Here is a review of a book I bought while still in "Early Adopters get the incomplete ebook" phase. Spring Roo Cookbook from Packt Publishing.
Title: Spring Roo 1.1 Cookbook Reviewed
Author: Ashish Sarin
Publisher: Packt Publising
Reviewer: Alex McLintock
[ This review refers to the ebook RAW edition which was not complete at time of writing. In particular chapters 5 and 7 were read in draft form. ]
Spring Roo is a code generation system for building CRUD style applications using the Spring framework for Java development. I am told that is a bit like Grails. My advice is that if you are building a web based application for Creating, Reading, Updating, and Deleting database records in Java, and you want to use Spring, then trying out Spring Roo is a good idea.
I've been looking at Spring Roo for some time but thought that the existing documentation lacked something. It seemed to be a topic which required lots of examples - and here we have them.

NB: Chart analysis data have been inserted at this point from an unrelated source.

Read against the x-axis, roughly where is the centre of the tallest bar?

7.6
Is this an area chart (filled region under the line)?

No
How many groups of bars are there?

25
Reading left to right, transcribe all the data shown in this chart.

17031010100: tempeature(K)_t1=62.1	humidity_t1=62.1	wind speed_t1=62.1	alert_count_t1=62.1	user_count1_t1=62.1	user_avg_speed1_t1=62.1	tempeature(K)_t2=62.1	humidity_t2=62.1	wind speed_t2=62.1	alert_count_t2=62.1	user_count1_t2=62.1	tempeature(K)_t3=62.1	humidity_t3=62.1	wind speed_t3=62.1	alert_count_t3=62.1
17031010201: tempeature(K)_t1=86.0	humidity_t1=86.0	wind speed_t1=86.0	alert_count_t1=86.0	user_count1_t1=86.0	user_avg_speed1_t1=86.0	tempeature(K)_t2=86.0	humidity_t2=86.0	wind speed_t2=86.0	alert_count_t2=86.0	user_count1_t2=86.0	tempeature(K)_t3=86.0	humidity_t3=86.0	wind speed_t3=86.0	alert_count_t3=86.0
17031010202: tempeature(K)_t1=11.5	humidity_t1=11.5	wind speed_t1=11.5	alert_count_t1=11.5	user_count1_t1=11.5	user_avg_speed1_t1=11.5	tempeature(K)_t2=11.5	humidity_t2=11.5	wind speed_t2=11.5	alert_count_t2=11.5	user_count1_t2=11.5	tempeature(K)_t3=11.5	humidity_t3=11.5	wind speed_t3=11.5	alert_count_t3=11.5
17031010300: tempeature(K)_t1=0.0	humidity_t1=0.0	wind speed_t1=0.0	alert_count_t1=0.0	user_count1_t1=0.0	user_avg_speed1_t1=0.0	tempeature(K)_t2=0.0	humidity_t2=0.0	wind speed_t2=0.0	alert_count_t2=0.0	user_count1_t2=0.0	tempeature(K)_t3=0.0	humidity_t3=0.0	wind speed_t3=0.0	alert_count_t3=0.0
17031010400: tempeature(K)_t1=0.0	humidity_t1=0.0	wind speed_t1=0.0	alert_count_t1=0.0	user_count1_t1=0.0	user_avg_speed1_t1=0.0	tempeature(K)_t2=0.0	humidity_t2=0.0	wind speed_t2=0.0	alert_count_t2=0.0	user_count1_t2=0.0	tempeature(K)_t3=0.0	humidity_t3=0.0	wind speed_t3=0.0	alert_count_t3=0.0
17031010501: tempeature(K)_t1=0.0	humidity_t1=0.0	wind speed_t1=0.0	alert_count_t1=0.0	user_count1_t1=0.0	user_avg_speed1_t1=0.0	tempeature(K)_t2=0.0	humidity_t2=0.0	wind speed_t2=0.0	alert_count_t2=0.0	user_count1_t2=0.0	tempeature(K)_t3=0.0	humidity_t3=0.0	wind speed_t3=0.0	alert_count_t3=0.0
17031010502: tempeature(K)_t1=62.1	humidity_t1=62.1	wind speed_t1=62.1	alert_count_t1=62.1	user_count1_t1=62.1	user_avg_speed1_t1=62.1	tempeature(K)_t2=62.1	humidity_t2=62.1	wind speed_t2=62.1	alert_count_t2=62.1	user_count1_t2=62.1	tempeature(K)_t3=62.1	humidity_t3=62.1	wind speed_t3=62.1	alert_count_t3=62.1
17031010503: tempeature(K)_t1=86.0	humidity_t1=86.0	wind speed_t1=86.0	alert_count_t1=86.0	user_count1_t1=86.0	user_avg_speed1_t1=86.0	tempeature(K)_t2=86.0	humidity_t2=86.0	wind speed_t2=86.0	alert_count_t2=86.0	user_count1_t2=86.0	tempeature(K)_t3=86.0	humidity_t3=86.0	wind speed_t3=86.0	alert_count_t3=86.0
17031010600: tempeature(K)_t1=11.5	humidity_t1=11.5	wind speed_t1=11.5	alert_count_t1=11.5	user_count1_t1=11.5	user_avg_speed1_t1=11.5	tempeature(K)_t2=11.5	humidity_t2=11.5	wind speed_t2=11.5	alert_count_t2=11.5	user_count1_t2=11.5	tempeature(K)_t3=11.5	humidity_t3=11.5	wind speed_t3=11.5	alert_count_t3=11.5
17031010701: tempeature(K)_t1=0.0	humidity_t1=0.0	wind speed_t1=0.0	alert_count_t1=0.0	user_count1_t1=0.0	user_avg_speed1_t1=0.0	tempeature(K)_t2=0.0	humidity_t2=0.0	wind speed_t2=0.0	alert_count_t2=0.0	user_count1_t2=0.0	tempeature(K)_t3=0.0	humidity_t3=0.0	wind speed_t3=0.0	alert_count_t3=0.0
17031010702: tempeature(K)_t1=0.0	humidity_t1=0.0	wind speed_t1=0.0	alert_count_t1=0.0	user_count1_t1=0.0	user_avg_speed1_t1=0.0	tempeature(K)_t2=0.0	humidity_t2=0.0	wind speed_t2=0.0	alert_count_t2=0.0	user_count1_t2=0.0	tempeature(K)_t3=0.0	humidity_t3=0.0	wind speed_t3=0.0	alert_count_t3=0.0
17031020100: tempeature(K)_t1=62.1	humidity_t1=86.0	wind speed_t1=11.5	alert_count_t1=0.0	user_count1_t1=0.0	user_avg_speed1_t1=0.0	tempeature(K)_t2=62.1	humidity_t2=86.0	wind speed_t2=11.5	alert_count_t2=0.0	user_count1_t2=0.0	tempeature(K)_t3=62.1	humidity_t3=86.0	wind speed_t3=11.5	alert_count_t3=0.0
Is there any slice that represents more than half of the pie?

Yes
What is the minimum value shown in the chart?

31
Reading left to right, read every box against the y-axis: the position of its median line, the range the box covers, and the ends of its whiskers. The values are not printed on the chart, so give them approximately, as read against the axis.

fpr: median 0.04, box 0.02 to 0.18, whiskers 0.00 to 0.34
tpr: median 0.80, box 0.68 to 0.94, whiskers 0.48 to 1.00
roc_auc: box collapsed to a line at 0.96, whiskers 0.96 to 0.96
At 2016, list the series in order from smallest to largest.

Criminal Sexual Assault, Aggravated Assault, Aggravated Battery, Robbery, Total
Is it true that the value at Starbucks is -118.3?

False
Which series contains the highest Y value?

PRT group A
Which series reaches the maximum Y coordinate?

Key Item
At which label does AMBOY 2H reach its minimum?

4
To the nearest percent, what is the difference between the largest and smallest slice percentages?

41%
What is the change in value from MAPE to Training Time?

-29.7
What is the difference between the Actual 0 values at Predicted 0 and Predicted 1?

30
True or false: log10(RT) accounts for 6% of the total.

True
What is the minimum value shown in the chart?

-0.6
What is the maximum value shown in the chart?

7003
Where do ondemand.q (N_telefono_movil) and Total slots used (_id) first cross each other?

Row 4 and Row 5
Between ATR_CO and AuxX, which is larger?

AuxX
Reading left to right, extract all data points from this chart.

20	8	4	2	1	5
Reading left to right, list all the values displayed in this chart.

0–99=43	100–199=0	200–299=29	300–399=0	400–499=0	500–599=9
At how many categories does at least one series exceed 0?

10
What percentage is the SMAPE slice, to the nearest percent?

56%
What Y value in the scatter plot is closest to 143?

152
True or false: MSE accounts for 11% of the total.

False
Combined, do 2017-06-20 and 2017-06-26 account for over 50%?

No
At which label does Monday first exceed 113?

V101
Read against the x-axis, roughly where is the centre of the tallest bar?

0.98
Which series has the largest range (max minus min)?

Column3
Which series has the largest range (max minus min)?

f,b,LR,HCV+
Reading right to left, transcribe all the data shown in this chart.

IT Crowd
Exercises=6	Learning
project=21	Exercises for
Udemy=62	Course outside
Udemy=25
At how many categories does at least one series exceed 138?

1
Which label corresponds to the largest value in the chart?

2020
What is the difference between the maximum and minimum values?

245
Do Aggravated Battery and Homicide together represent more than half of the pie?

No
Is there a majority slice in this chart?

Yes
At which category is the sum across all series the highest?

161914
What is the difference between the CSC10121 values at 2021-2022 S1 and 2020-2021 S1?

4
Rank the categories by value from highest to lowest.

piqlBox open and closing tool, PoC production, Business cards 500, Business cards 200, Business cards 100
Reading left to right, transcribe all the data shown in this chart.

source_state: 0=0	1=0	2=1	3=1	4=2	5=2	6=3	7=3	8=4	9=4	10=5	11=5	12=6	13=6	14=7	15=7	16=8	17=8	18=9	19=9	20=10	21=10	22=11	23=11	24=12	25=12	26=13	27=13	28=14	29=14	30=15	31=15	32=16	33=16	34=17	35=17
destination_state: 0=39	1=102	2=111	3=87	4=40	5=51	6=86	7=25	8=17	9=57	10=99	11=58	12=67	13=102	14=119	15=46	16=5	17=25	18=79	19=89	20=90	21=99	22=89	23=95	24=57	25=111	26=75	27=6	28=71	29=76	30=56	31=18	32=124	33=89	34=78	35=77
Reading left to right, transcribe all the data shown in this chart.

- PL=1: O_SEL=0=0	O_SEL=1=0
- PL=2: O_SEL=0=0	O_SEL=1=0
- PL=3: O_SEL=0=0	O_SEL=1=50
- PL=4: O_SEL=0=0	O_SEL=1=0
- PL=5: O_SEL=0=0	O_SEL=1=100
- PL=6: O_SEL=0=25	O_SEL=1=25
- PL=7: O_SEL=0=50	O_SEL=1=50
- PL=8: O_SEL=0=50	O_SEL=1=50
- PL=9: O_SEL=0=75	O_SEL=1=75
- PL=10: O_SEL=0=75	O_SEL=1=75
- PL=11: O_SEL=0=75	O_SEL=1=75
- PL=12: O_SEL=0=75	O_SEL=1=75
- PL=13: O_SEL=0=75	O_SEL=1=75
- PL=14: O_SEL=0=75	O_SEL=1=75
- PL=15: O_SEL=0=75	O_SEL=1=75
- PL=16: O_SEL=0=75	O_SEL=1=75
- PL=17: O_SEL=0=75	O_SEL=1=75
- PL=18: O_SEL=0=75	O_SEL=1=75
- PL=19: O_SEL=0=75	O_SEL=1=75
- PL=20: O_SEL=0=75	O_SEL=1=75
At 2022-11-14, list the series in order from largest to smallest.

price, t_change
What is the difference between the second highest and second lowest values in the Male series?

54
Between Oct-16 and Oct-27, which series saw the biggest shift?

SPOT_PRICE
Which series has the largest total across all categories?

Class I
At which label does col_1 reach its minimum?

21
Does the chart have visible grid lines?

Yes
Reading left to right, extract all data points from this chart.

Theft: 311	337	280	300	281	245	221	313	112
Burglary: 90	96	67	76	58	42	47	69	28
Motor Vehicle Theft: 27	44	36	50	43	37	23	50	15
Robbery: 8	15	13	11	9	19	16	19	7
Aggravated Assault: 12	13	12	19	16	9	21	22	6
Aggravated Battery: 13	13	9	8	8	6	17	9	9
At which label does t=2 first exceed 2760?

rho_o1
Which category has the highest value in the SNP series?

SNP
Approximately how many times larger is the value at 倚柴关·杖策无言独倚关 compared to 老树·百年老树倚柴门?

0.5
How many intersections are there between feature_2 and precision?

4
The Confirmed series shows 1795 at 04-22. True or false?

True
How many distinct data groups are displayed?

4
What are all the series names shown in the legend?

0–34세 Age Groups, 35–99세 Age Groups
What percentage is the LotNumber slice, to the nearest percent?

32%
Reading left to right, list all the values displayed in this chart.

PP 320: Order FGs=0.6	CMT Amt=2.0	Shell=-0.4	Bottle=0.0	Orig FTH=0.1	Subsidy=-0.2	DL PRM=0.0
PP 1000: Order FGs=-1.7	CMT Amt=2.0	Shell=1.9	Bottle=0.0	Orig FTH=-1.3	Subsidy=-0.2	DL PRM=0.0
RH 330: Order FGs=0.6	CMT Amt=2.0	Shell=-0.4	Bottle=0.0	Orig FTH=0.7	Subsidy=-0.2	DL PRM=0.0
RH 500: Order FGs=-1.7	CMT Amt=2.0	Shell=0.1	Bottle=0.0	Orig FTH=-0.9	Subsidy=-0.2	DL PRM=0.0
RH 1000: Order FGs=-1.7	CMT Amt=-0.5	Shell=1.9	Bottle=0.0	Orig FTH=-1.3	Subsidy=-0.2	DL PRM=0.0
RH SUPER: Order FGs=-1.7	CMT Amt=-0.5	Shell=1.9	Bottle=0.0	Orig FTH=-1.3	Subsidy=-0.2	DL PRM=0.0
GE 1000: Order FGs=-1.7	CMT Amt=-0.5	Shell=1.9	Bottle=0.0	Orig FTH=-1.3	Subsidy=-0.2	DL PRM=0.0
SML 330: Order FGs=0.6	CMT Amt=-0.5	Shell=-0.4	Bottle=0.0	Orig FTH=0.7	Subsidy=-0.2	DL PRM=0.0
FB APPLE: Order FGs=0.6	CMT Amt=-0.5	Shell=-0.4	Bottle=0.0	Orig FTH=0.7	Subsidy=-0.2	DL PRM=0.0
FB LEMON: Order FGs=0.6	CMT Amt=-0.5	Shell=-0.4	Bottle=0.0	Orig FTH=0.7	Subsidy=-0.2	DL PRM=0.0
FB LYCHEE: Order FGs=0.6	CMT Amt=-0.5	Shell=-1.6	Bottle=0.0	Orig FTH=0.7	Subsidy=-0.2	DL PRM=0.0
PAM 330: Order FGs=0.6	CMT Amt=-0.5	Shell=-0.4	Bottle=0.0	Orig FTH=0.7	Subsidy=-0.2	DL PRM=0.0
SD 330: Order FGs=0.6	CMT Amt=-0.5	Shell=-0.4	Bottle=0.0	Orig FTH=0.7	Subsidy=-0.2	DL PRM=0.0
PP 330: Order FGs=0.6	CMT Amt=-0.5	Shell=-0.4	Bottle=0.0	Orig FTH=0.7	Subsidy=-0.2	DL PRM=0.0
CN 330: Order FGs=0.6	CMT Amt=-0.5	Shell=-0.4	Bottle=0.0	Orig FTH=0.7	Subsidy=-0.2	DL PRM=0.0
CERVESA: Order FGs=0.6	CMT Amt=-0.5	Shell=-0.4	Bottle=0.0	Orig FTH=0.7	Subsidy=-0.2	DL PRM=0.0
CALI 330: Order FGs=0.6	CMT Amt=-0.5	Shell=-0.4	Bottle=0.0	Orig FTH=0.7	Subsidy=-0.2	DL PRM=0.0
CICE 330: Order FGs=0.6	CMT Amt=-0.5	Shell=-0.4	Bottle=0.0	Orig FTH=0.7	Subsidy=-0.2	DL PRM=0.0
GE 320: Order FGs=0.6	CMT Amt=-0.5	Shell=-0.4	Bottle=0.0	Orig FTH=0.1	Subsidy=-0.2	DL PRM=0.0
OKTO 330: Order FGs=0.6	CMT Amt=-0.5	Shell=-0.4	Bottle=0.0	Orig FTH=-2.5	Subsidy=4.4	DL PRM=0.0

Although this cookbook doesn't replace the project documentation entirely it does go through most of the basic functionality you might need. At its core the cookbook includes a number of roo scripts which basically describe the sort of project you want to build...
* What your app is called.
* What logging do you desire
* what style of database
* database connection details
* what tables are in the database (or rather what entities exist in your problem domain)
* what the spec of those tables are.
* how they relate to each other
* what sort of web gui you want
It generates a maven style project for you which includes all the necessary libraries, and if you want, will turn that into an Eclipse project too.
The cookbook takes you through this in manageable steps with lots of the recipes adding features to a flight booking application. What pleased me is that the book does not assume you are totally familiar with Spring (as the official documentation does). Of course it is not going to teach you everything you might need to know about Spring. Instead it attempts to explain what Spring Roo actually generated and thus gives you a good start if you want to learn more.
My main criticism is not of the book, but more to do with Spring Roo. The cookbook kind of assumes that everyone wants to create CRUD applications and nothing else. You are left to figure out for yourself how to deviate from that. It concentrates on Apache Tiles 2 - because that is what Spring Roo uses by default. It concentrates on JPA as the database abstraction layer - [sarcasm alert] but then everyone on the entire earth uses Hibernate, don't they?
And of course, the Aspect Orientated Programming takes some getting used to.
There are two chapters on JPA which is perhaps the most important area. A chapter on Spring Web MVC which is really quite helpful if you haven't been using it all your life.
In my book the hot topic nowadays is GWT support and Chapter 5 talks about that, along with integration with Flex and Spring Web Flow. I am no GWT expert, but it is easy to see how much more sexy the generated app looks as a GWT one. I have to admit I don't know anything about Flex so skipped that bit.
Chapter Six is a bit of a grab bag of topics that didn't fit in any other chapter. It starts talking about some of the ways we can deviate from a simple CRUD application. It talks about how you might add mail capabilities (for user notification, for example), use messaging systems such as Apache MQ, deploy to Google App engine, and integrate with Apache SolR for search. (Though presumably the last two can't be done at the same time....?)
The final chapter serves a dual purpose. Either you decide Spring Roo is such a great tool for you that you decide you want to create some add-ons so that it creates the style of application *you* want. Or alternatively you want to remove all dependancy on Spring Roo and turn your project into a normal Spring project.
I can't say that I fully understand add-ons yet. I understand how to use them, but not to create my own. I'm not sure it has much of a place in this book because it is a more advanced subject - but I hope it remains and isn't taken out of the draft chapter.
As for removing roo from projects? That bit wasn't available in the draft I read.
All in all a good book which I can recommend as a first Spring Roo book. I don't know how it compares to others in the market, but I will be keeping an eye out for them.